Hallo, ich bin Anja, Grundschullehrerin und Lerncoach mit einem großen Herzen für Zahlen und alles, was zum Themengebiet Mathematik zählt. Ich befasse mich seit über 20 Jahren beruflich und privat damit, wie Kinder das Rechnen lernen. Und mit den Dingen, die sie für die angstfreie Auseinandersetzung mit Mathematik eigentlich brauchen. Als Grundschulmathematik- und Förderlehrerin in Brandenburg habe ich immer wieder mit Kindern im Alter von 6 bis 12 Jahren zu tun, denen das Rechnen schwerfällt. 

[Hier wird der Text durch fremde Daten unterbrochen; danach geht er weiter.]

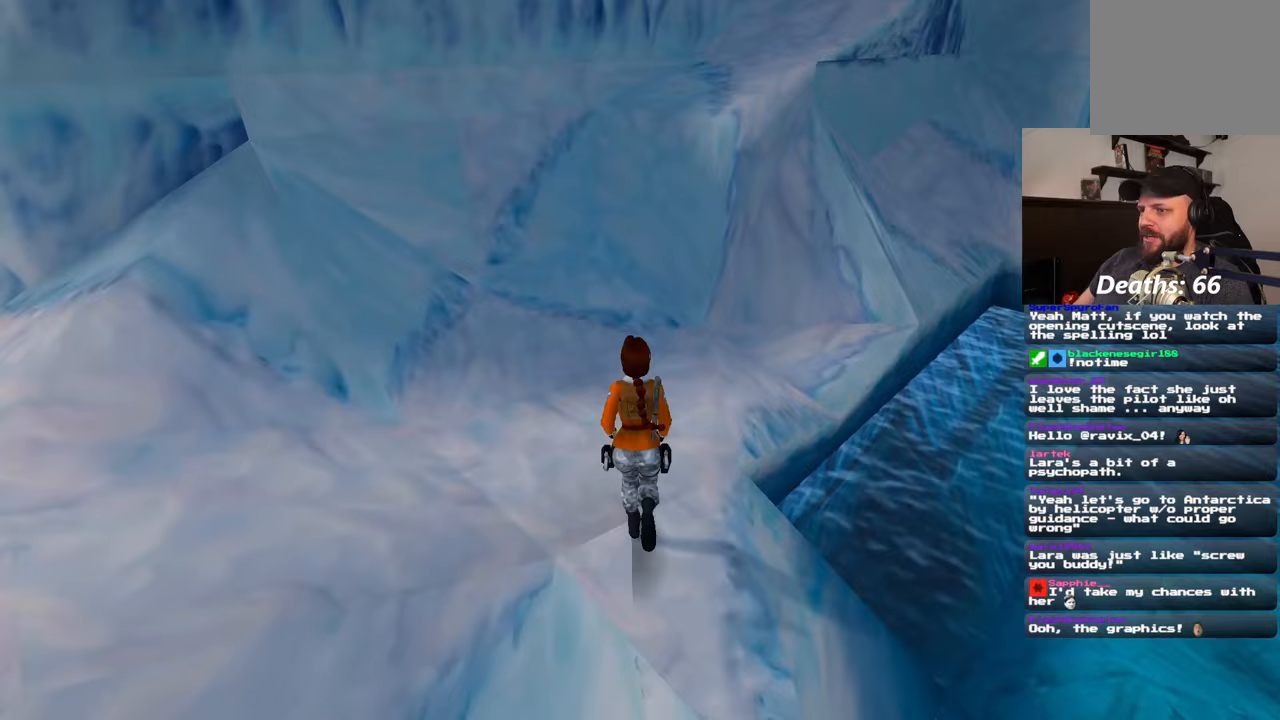
{"dt_ms": 500, "buttons": [], "left_stick": "up-left", "right_stick": "right", "events": [[217, "left_stick", "up-left"], [500, "right_stick", "right"]]}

Ich bin der Überzeugung, dass wirklich jedes Kind rechnen lernen kann. In diesem Beitrag möchte ich einige meiner Erfahrungen aus der Praxis mit euch teilen. Ich möchte zeigen, worauf es wirklich ankommt, damit Kinder gelöst und locker mit Zahlen umgehen können. Gemeinsam machen wir heute darum einen Perspektivwechsel, der gar nicht so viel mit Zahlen zu tun hat. Aber aus dem ihr Gedanken und Ideen mitnehmen könnt, um noch individueller auf eure Kinder einzugehen und Rechenschwierigkeiten zu verhindern.

Die Wahrnehmung von Mathematik

Mathematik wird oft als besonders schwieriges und angstmachendes Unterrichtsfach gesehen. Nicht wenige Erwachsene – Lehrkräfte ausdrücklich eingeschlossen – haben noch heute gemischte Gefühle bei dem Gedanken an die Mathestunden der eigenen Schulzeit. Und da sind wir schon mittendrin: nämlich bei unseren eigenen Annahmen über das Rechnen und uns selbst. 

Paloma Postkarte vom Gutsch Verlag

Wenn man genau hinschaut, ist unser Leben voller Mathematik. Wer einen Turm baut, eine Perlenkette fädelt, einen Kuchen backt oder Einkaufen geht, der nutzt dafür Mathematik. Wenn wir eine Reise antreten, den Tisch decken oder den Geburtstag im nächsten Monat planen wollen, dann geht das nicht ohne Bezug zu Mathe. Erstaunlicherweise gelingen den meisten Erwachsenen diese Dinge sehr gut. Fragt man sie aber – und das konnte ich in unzähligen Elterngesprächen immer wieder erleben – dann meinen nicht wenige: „Mathematik war nie meins.“ 

Wie wir Mathematik für uns nutzen ist abgespalten von dem, was wir in der Schule erlebt haben. In vielen Köpfen ist der Matheunterricht mit stupiden, schwierigen und oft lebensfremden Rechenaufgaben verbunden; mit Vorrechnen und beschämenden Rechenwettbewerben, mit Buch, Heft und Arbeitsblatt. Mit abstrakten Formeln, von denen niemand weiß, wozu sie gut sind. Die man nicht verstanden hat und dann auch noch erklären soll.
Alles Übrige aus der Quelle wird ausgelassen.